Friday, September 2, 2011

Review: "Treasure Box" by Orson Scott Card

Treausre Box (HarperPaperbacks, 1996; 372 pages), by Orson Scott Card, tells the story of Quentin Fears (pronounced, it is pointed out more than once, as "fierce"), a software millionaire and recluse who turned his back on most of humanity after his sister was killed in an accident when he was a teenager. He has reached his thirties without ever having had a real relationship. Then he meets Madeleine, who appears to be the perfect woman. She is smart, beautiful and is as reclusive as he is.



It only takes a short time for them to marry, and then Madeline finally takes Quentin to meet the family that she has so far carefully kept him from meeting. They are an odd family, eccentric to the point of strangeness, living in a remote old house along the Hudson river. Madeleine has warned Quentin that she is "not herself" when she visits there, and it doesn't take him long to discover exactly how accurate that characterization is, and Quentin soon finds himself fighting to keep an ancient evil from being unleashed on the world.



Treasure Box isn't a bad book. But as I read there were things that bothered me about it, things that I couldn't quite put my finger on at first, and I was over halfway through the book before I realized what wasn't sitting right with me. What was wrong is that Card falls back on the old stereotype of women as manipulating their innocent, noble male victims. It doesn't just appear in the relationship between Quentin and Madeleine, but is hinted at in the relationship between Quentin's parents and stated more boldly in the relationship between Quentin's attorney and his wife, who is portrayed as cheating on the attorney while insisting that he is the one who is cheating.



I probably wouldn't have finished the book if it had become clear earlier exactly what Card was using the story to say about male-female relationships, but I kept reading in hopes that the subtext wasn't really what I was interpreting it to be. Yet, there it was, right up until the end of the story, with the added jab that the women who were manipulating Quentin were witches but the woman who he finds himself attracted to at the end of the story is not.

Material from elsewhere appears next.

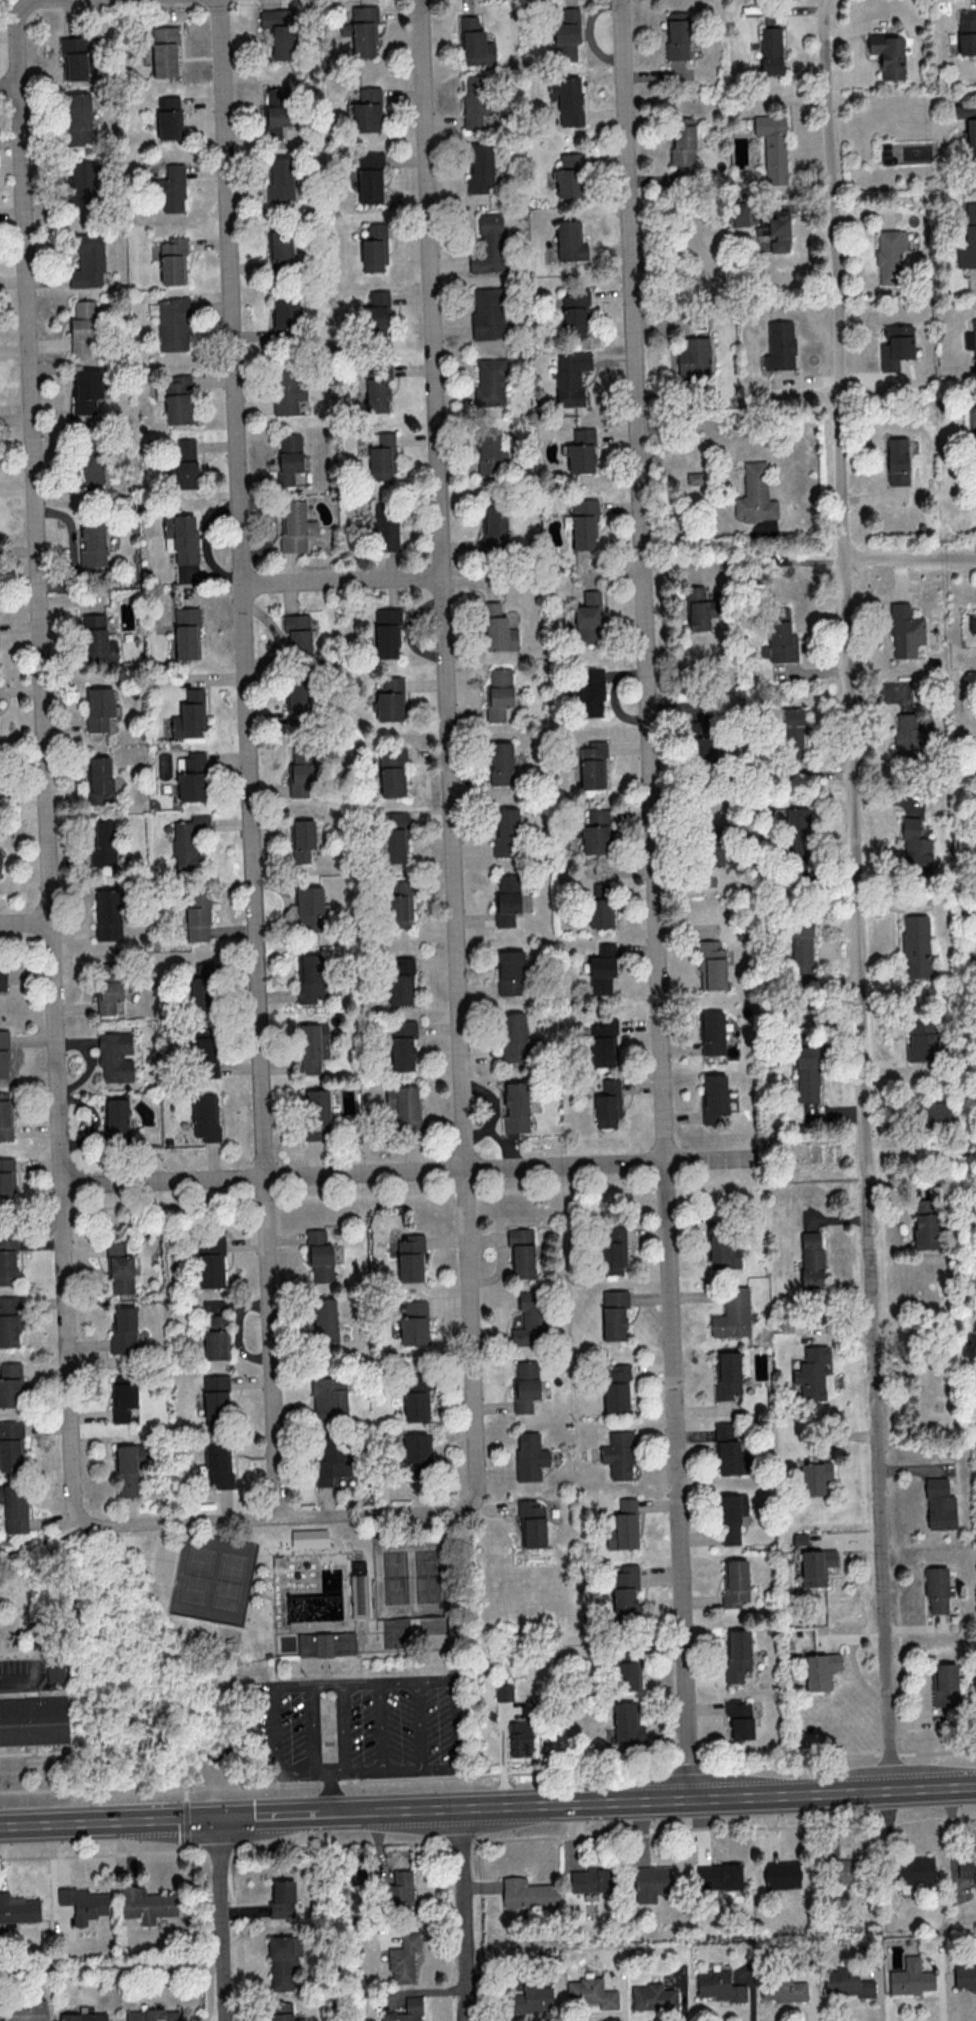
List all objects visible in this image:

I don't know if Card did this consciously, or if such attitudes are so ingrained in him that he wasn't aware that he was dividing his female characters in the traditional bitch-whore/virgin dichotomy, with the whore presenting as virginal, literally in this case, in order to manipulate him before he saw through the deception. He is a man who holds very conservative values regarding family, and portrays his "good" characters as living out those values.



Despite the ideology lurking in the story, Treasure Box is a well-told tale, although I prefer a little more ambiguity in characters, and not the kind that was used here, where any contradictions in the characters' behavior was explained by their being "enthralled" by the witches rather than by the fact that few people are consistent in their behavior all the time.